Document passage
Because the publisher found a second edition too risky, the dissident Amsterdam Masonic Lodge Post Nubila Lux ("After the clouds, the light"), of which Junghuhn was a member, and where the book was warmly welcomed, decided to take over its publication under leadership of Frans Christiaan Günst (1823–1885), defying the scorn of outsiders. As a continuation of Licht en schaduwbeelden, the Lodge decided to found the magazine De Dageraad (The Dawn), that was issued for the first time on 1 October 1855. The magazine's motto was: "Magna est veritas et praevalebit" ("Mighty is the truth and it shall prevail").

On 12 October 1856, freethinkers association De Dageraad ("The Dawn") was founded in Amsterdam by the editorial staff of the magazine, including Günst (publisher of De Dageraad) and the first chair Rudolf Charles d'Ablaing van Giessenburg (1826–1904). In total, 44 men joined the new society. There was no balloting, and partly due to d'Ablaing's sympathy towards feminism, it was during his chairmanship (1856–1865) that women were readily admitted. A similar association, De Lichtstraal ("The Lightbeam"), founded in 1855 by Goose Wijnand van der Voo in Rotterdam with 20 members and an identically named magazine, merged with De Dageraad in 1857. De Dageraad's character had less and less to do with freemasonry and, increasingly, focused on rationalism and the natural sciences.

Task description
Condense the paragraph of the passage on De Dageraad that begins "On 12 October 1856" into a short bulleted list that keeps its main facts. The entries have nothing to do with the passage on De Dageraad.

Record excerpts
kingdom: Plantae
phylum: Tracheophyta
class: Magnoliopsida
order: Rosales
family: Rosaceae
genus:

Response to this exercise
- The magazine's editorial staff founded the freethinkers association De Dageraad ("The Dawn") in Amsterdam on 12 October 1856.
- The founders included Günst, the magazine's publisher, and Rudolf Charles d'Ablaing van Giessenburg (1826–1904), the first chair.
- 44 men joined, and there was no balloting.
- Women were readily admitted while d'Ablaing was chair (1856–1865), partly because he sympathized with feminism.
- De Lichtstraal ("The Lightbeam") was a similar association with a magazine of the same name. Goose Wijnand van der Voo founded it in Rotterdam in 1855 with 20 members, and it merged with De Dageraad in 1857.
- De Dageraad gradually moved away from freemasonry toward rationalism and the natural sciences.